Start of Source text

The little critter seen here is surely one of nature's more inventive productions - the mole cricket. It looks like a standard issue cricket from body to tail, but sports a shovel-like head and articulated, clawed forelegs for digging, the reason behind the crested tunnels that crisscross your lawns in late summer. They are prodigious diggers, feeding on turf roots and worms, and are the bane of landscapers and golf course maintenance crews.
Although they appear all over the world, mole crickets are most common in coastal areas like ours. Only one of the three varieties encountered here is native to South Carolina; the other two are invasive and probably first arrived during the 19th century in the ballast of cargo ships from South America. These two non-native species - the southern mole cricket and the tawny mole cricket - were first detected in the late 1800's and early 1900's in port cities like Charleston, Brunswick, Georgia and Mobile, Alabama.
The tawny mole cricket is the largest of the three types, at up to two-inches when mature, and is considered the most destructive, although its smaller cousins can also damage lawns and carefully tended turf. The insects develop from eggs laid by females during an early spring mating season, when males dig sound chambers with holes at the surface to amplify their mating calls. The same males and females often return to the same location to mate, which is why you may notice tunneling in the same areas of your lawn each year. The larva emerge in about three weeks, molt up to eight times during the late spring and early summer and reach the adult stage by August, when serious lawn damage begins to appear and continues into October. Cooler weather slows the activity, and by December the insects retreat to deeper soil levels to overwinter.
Fortunately, mole crickets reproduce only once a year and can be managed, if not eradicated, with a variety of insecticides applied during the late spring and early summer, before major damage occurs. And in some parts of the world, mole crickets are not viewed so negatively. In certain parts of Africa, mole crickets are considered a sign of good fortune and in drought-prone areas, as a sign of coming rain. In southeast Asia, they're considered a great delicacy, served fried over rice.

End of Source text
Start of Dataset records

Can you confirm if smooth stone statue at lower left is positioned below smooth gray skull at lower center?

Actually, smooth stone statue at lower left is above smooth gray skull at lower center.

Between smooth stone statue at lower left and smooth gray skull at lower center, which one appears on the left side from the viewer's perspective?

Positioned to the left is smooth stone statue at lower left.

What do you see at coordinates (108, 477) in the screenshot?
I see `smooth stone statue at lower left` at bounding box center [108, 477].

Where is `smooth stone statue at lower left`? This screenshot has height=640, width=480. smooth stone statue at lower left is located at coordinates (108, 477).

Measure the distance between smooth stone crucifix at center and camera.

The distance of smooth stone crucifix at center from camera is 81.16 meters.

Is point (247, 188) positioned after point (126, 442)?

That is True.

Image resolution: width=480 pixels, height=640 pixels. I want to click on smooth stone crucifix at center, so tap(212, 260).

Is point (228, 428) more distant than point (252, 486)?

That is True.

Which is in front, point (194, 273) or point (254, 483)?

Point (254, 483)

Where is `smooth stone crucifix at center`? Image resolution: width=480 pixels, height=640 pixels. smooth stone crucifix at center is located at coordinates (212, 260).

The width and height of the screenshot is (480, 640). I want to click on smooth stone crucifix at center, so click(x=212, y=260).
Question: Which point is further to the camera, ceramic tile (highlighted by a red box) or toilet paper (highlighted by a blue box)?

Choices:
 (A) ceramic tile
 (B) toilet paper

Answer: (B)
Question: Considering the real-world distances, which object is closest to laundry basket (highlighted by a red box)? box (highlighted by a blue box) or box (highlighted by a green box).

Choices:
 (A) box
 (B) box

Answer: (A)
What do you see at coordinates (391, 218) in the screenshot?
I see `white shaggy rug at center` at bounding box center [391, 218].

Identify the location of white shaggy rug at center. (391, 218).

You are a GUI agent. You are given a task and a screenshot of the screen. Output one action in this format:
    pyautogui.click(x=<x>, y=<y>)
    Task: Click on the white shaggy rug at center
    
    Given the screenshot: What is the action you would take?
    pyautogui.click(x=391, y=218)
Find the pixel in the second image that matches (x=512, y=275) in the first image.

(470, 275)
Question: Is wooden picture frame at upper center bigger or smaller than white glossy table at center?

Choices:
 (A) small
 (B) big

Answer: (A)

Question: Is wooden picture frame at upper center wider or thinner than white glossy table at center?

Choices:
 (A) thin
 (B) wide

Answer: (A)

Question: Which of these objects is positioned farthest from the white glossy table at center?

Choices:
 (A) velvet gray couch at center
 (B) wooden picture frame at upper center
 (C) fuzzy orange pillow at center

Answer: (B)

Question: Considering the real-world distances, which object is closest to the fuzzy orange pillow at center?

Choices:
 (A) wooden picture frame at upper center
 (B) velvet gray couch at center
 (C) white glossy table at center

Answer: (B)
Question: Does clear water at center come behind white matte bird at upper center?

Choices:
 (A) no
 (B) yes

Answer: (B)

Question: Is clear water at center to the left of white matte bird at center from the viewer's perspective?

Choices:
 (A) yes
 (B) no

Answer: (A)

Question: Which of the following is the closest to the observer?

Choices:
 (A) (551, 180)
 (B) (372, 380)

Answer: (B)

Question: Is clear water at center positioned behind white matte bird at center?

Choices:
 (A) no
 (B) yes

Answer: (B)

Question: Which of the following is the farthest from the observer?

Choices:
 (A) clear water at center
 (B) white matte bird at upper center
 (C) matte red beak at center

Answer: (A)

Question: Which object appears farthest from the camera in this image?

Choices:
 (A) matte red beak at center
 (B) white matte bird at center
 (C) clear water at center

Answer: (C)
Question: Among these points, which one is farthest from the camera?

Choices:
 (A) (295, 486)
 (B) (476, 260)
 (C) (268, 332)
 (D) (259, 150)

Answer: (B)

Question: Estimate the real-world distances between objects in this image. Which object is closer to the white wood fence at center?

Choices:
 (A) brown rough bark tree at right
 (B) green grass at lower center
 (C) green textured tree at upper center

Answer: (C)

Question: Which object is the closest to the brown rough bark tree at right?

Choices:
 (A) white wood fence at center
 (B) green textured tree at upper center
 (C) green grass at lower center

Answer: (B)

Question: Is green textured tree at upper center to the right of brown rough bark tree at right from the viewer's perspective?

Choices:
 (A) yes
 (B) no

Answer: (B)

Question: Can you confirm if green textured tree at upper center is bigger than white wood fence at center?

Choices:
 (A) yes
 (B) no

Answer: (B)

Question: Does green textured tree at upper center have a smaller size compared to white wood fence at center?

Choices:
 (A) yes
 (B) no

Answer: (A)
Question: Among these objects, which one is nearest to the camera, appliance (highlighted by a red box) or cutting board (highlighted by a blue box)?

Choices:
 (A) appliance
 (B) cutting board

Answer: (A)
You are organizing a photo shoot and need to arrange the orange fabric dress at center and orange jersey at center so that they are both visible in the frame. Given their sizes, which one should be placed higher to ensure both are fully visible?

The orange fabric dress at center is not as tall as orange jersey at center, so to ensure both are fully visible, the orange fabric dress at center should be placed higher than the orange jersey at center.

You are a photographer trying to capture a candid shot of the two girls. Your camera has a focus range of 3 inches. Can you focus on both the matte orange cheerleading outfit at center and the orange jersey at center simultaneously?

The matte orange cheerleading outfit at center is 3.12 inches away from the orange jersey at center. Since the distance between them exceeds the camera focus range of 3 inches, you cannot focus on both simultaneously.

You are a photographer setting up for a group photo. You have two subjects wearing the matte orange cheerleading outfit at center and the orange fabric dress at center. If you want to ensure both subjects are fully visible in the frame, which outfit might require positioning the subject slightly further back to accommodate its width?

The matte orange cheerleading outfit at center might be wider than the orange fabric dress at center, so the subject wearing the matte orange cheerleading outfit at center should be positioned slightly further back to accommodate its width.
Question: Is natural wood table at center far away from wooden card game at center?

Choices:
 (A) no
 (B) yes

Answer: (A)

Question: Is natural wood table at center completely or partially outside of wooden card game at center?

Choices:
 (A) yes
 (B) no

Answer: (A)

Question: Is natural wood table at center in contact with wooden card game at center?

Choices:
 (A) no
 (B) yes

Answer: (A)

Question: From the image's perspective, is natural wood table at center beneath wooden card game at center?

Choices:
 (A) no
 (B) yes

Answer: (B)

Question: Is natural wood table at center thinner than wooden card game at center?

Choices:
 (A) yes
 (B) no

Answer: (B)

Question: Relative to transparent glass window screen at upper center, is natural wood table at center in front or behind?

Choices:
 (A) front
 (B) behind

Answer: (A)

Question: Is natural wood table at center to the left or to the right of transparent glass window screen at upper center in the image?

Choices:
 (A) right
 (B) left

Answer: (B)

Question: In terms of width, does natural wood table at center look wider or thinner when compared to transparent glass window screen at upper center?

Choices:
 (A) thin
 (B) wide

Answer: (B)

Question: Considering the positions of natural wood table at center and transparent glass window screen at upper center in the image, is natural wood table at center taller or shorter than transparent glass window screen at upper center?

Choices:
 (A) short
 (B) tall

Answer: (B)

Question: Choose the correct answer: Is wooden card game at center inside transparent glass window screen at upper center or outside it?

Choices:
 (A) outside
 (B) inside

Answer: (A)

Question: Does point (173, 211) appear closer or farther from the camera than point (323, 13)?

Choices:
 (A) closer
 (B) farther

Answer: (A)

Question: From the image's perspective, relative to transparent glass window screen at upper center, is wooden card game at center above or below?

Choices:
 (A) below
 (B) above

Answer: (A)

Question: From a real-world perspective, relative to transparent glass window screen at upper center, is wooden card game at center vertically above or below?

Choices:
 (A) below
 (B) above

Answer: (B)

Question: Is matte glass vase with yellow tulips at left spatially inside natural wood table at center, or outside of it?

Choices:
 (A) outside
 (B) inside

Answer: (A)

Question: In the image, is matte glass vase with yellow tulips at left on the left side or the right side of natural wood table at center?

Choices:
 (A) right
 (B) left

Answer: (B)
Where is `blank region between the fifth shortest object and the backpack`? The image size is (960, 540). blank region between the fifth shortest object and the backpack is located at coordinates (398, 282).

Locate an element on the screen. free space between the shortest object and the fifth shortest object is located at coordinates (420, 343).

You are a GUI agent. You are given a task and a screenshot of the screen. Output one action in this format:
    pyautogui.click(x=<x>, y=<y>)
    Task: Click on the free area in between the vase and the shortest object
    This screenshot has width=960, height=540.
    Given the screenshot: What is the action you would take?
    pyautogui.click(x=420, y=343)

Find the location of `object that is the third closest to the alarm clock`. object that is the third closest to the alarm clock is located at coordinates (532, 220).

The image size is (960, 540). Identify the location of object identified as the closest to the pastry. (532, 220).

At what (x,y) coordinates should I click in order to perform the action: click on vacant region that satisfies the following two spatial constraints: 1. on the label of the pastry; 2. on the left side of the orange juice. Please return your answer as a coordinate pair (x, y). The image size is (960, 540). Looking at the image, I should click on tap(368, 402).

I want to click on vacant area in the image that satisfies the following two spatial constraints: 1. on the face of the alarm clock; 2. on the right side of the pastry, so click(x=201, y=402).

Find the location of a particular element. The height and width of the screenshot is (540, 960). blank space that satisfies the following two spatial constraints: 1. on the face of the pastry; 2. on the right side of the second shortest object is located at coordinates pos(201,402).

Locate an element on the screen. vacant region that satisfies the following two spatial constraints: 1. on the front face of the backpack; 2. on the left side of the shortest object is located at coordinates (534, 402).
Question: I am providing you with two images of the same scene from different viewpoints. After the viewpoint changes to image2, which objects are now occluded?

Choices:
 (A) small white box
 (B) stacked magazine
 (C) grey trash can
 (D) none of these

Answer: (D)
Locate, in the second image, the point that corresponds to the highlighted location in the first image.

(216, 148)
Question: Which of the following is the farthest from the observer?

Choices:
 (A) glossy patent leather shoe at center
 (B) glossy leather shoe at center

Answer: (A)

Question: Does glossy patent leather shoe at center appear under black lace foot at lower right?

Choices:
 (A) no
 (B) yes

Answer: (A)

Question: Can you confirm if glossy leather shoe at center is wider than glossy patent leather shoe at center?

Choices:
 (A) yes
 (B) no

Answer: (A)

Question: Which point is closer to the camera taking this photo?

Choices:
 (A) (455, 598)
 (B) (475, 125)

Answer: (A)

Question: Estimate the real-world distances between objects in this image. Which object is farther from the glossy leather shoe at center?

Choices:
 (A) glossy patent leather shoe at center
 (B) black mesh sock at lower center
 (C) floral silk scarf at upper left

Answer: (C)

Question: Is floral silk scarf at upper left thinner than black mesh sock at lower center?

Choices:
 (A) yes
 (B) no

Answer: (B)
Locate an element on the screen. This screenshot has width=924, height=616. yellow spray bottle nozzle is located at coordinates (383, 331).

End of Dataset records

Task goal: Reproduce the mole cricket passage word for word, starting at the words "The tawny mole cricket is" and stopping after "levels to overwinter.".

Finished task:
The tawny mole cricket is the largest of the three types, at up to two-inches when mature, and is considered the most destructive, although its smaller cousins can also damage lawns and carefully tended turf. The insects develop from eggs laid by females during an early spring mating season, when males dig sound chambers with holes at the surface to amplify their mating calls. The same males and females often return to the same location to mate, which is why you may notice tunneling in the same areas of your lawn each year. The larva emerge in about three weeks, molt up to eight times during the late spring and early summer and reach the adult stage by August, when serious lawn damage begins to appear and continues into October. Cooler weather slows the activity, and by December the insects retreat to deeper soil levels to overwinter.